Paroles de Roucas 5 – Retour au temps des Salyens

Paroles de Roucas 5 - Retour au temps des Salyens

Un vestige de l'antiquité caché sous les cloches de Saint Gérard

Paru en été 2006 (La Provence édition Etang)

Saviez-vous que nos ancêtres avaient pour coutume d’imbriquer certains vestiges de l’antiquité dans des murs d’édifices religieux ? Non pas pour les utiliser comme matériaux de remploi, mais pour éviter de susciter les convoitises tout en les abritant des assauts du temps. C’est le cas à Vitrolles, où l’église Saint Gérard qui fut édifiée au XVIIIe, recèle une dalle gravée témoignant des premières traces de la civilisation locale datant approximativement du 1er siècle avant JC. C’est à l’abri des déprédations, dans un endroit relativement peu accessible, que cette curieuse inscription lapidaire a été enclavée, à l’intérieur de la façade nord du clocher, au niveau de la plate-forme où se trouvent les cloches. Mais si l’on sait avec certitude que cette pierre fut placée ici vers 1744, lors de la construction de l’église, à l’initiative de quelques érudits locaux curieux d’antiquité, en revanche, il semble bien plus compliqué de déterminer avec exactitude la signification de ces inscriptions gallo grecques. Sur ce bloc de calcaire de Calissane (Lançon), estimé à plus de 30 centimètres d’épaisseur, une gravure soignée s’étale sur 62 cm de long et 31 cm de large. Selon un rapport établit par l’archéologue Michel Lejeune, le lapicide aurait réalisé la gravure de ces quatre lignes en trois étapes. Il a commencé par un dessin au charbon avant de procéder au décapage sur 1mm, pour enfin effectuer la gravure définitive sur 3mm de profondeur. Le texte incomplet, dont on ignore s’il commençait plus haut ou se poursuivait plus bas, désigne un préteur, titre indigène définissant le chef d’une tribu en relation avec l’administration romaine. Malheureusement, les nombreuses lettres indéchiffrables ne permettent pas de connaître avec certitude son nom ainsi que le groupe ethnique auquel il appartenait. Quant à l’origine géographique de cette pierre datée entre 50 et 100 ans avant JC, elle proviendrait de l’oppidum du Castellas, place forte située sur une acropole escarpée surmontant le plateau, où furent également découverts de nombreux débris de poterie campanienne et indigène.

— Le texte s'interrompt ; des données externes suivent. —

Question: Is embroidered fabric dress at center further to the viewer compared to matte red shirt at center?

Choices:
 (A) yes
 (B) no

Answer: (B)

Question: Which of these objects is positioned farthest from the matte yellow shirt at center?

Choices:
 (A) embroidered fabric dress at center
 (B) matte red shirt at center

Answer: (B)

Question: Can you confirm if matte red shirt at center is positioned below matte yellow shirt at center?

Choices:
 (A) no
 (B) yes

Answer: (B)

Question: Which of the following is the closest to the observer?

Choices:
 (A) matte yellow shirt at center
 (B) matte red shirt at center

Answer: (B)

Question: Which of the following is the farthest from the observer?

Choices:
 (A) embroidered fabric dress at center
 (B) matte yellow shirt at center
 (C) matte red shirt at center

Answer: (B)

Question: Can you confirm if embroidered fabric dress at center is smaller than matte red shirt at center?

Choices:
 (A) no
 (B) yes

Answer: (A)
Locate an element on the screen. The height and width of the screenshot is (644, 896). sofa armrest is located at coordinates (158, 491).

Ces inscriptions gallo-grecques remontant entre 50 et 100 avant J-C, sont bien à l'abri sous les cloches de l'église Saint Gérard depuis le XVIIIe siècle.

Ces roches divinisées par les Salyens

Il n’y a pas qu’en Bretagne que l’on trouve des menhirs. Il en existe un petit peu partout en France et même au sein de la ville qui a aussi recensé dans son patrimoine l’un de ces étranges monolithes gisant au quartier des Hermes. Dans notre région, les menhirs sont plutôt désignés comme des pierres levées, dressées ou plantées, à l’instar de celle qui orne le rond point éponyme de la ville depuis 1997. L’utilité de cette pierre plantée qui fut découverte au XIXe siècle aux environs de l’actuel centre urbain, n’a jamais été déterminé avec certitude. Cependant, les nombreuses plantades de ce type déjà découvertes en Provence, enracinées dans la terre et s’élevant vers le ciel, permettent d’avancer, outre le symbole de l’éternité, qu’il s’agirait d’après leur localisation, de points de repères saisonniers. Cette pierre plantée aurait été érigée par les Salyens, peuple celto ligure qui a colonisé la région entre le Rhône et le Var vers le deuxième siècle avant notre ère. Contrairement aux Grecs de Massalia, ces derniers, pour se protéger des invasions helléniques, ont vécu retranché dans les oppidums, jusqu’au début de la pax Romana. L’oppidum d’Entremont, à Aix en Provence, témoigne largement de cette civilisation qui avait pour tradition de couper les têtes de ses ennemis. Dans la ville, cet intérêt des Salyens pour la décapitation, est également rappelé au jardin des trois mares. Selon Paul Colombier, écrivain velauxien, défenseur de la langue provençale et véritable spécialiste de l’histoire locale, ce lieu n’évoquerait non pas des plans d’eau mais des rochers en forme de crâne que nos ancêtres celtes divinisaient. La mare ferait ici référence à marr, qui, selon l’étymologie préromane, signifie cailloux. Ces derniers sont d’ailleurs très nombreux et parfois insolites sur ce tertre de roche blanche descendant en pente douce vers la zone industrielle des Estroublans.

Le jardin des trois marres abritaient des cailloux en forme de crâne très appréciés par les Celto-Ligures.
La Pierre Plantée servait probablement de repère saisonnier pour les Salyens.